What Is The Best Way To Minimise Capital Gains Tax Liability?

Q: I am a dual-national Australian citizen living and working in the UK.

I was born in the UK, am Australian by descent and recently returned to the UK after nine years and nine months living in Sydney. 

I sold my principal place of residence in Sydney to purchase a new principal place of residence in the UK; however, I retain two investment properties in NSW, which were purchased in 2010 and 2011.

When I dispose of my principal place of residence, I intend to be ‘living’ in Australia for more than 183 days; however, my principal place of residence will still be in the UK.

In this situation, what is the best way to minimise capital gains tax liability?

Regards, Richard

ANSWER:

Need to know

  • There are special capital gains tax rules for foreign residents.
  • An overseas property can be treated as your main residence.
  • The main residence exemption can only be claimed for one property at a time.

First, as an Australian tax resident, you pay tax on your worldwide income, with a credit for any overseas tax paid if there is a double taxation treaty between Australia and the country in question.

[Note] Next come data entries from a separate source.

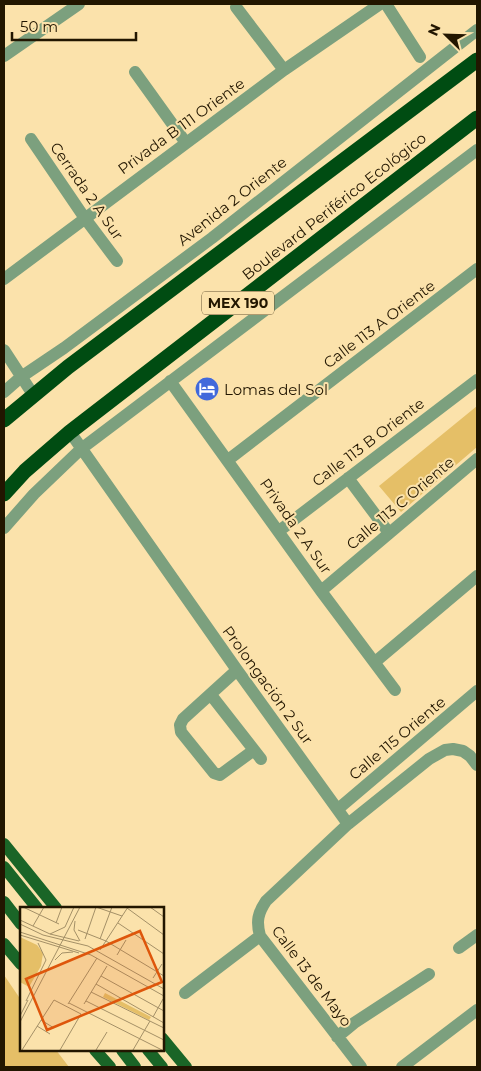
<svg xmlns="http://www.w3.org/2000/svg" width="481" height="1071" font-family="Montserrat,sans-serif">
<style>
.green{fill:#e5bf67}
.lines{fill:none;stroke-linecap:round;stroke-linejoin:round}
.minor{stroke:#7ca07e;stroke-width:12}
.major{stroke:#1a6527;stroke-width:12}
.highway{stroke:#004c12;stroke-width:15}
.labels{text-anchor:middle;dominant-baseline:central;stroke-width:4;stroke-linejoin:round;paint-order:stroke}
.shield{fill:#fbe2ab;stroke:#635333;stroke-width:1}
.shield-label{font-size:14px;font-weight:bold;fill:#221600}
.street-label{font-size:15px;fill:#221600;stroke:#fbe2ab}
.poi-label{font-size:15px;fill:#221600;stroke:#fbe2ab;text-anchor:start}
.inset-road{fill:none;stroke:#a49067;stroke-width:1}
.view{fill:#de560b;fill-opacity:0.15;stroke:#de560b;stroke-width:2.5}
.inset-edge{fill:none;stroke:#221600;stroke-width:2.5}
</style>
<rect width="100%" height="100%" fill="#fbe2ab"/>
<path class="green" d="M477,406V447L401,512L379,486Z
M4,975L21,1000V1050H56L69,1067H4Z"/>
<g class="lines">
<path class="minor" d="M386,4L420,57
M236,7L284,70
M4,56L79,4
M135,72L186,143
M31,139L84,217L117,261
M4,279L284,70L380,4
M4,350L34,396
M170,381L321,591L395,690
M4,392L21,377L64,348L212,238L477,30
M70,432L237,670L348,824
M228,460L477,269
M348,478L389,533
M4,528L34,494L81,449L477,150
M279,531L477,380
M321,591L477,459
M375,662L477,576
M237,670L183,719L180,725L181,732L214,773L220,775L254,750
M211,695L261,759
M338,809L477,691
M459,948L477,935
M185,993L260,936
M337,1037L354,1023L429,974
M361,1067L260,936C256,921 258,913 266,901L348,824L429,759L445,750L453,749L463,751L470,756L477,765
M402,1067L477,1010"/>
<path class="major" d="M4,844L56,908
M4,867L37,908
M4,902L21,924
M4,944L21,964
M162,1038L186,1067
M95,1050L110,1067
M122,1050L135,1067
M148,1050L162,1067"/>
<path class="highway" d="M4,420L68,367L477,60
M4,494L25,471L70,432L477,118"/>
</g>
<defs>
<symbol id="hotel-disc" viewBox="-11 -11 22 22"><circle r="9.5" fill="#4169db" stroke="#fbe2ab"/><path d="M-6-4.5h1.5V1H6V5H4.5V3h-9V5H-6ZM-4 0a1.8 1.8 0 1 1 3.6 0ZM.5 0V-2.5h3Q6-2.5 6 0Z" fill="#fff"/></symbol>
</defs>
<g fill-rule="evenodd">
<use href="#hotel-disc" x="193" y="375" width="28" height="28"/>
</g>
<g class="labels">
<rect class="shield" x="202" y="291.5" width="72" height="23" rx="4"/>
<g class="shield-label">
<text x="238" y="303">MEX 190</text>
</g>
<g class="street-label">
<text transform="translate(181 126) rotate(-36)">Privada B 111 Oriente</text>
<text transform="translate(87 191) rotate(55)">Cerrada 2 A Sur</text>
<text transform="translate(232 201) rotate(-38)">Avenida 2 Oriente</text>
<text transform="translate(334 206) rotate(-38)">Boulevard Periférico Ecológico</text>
<text transform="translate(379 324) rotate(-37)">Calle 113 A Oriente</text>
<text transform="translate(368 442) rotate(-37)">Calle 113 B Oriente</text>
<text transform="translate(400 503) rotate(-40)">Calle 113 C Oriente</text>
<text transform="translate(296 526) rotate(55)">Privada 2 A Sur</text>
<text transform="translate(268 685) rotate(54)">Prolongación 2 Sur</text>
<text transform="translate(397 738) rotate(-40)">Calle 115 Oriente</text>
<text transform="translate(312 976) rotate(53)">Calle 13 de Mayo</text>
</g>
<g class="poi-label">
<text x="224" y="389">Lomas del Sol</text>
</g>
</g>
<g transform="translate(20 907)">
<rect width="144" height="144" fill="#fbe2ab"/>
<path d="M0,30L17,38L23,46L21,59L9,80L0,75ZM85,86L131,110L129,113L83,90Z" fill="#e5bf67"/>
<path class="inset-road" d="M3,0L39,17M76,0L102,9M130,0L144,10M107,1L144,28M0,13L30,27L59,34M55,14L54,23L60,34M36,16L42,0M98,16L144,47M0,17L23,28L68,39L144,82M13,19L24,0M58,23L86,34L144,69M0,25L71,48L144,89M30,27L45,20L54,0M0,28L59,46M65,32L76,0M80,32L92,0M80,43L108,0M97,48L106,33M35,53L42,46L53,45M81,69L144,104M133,71L142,57M76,77L144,116M71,85L144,121M6,94L26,53L18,36M66,94L144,133M49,96L142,143M48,97L77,51M64,97L87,59M0,109L8,93M133,110L143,92M21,113L34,121M0,115L60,0M17,119L30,127M2,143L34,93L61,107L40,143M76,143L87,125M113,143L130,114"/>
<path class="view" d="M120,24L142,75L27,123L6,72Z"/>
<rect width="144" height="144" class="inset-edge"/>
</g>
<rect width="481" height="1071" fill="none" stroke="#221600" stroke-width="10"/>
<g transform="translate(446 35) rotate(293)" stroke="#fbe2ab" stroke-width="4" paint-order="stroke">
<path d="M0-4L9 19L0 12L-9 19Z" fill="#221600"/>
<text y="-8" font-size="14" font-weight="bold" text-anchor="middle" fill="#221600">N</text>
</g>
<path d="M12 32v8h124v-8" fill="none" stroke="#221600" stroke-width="2.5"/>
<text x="20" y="32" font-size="15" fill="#221600" stroke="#fbe2ab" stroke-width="4" paint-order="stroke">50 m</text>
</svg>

In your scenario, there are two issues to be addressed.

The first relates to the sale of the Australian home and the second to the sale of the UK home.

In Australia, there are special capital gains tax rules you need to know if you’re a foreign resident.

These rules will impact you when you sell residential property in Australia.

As you have not been advised of the dates for the sale of the Australian home, you need to be aware that a capital gain on the Australian home may be taxed.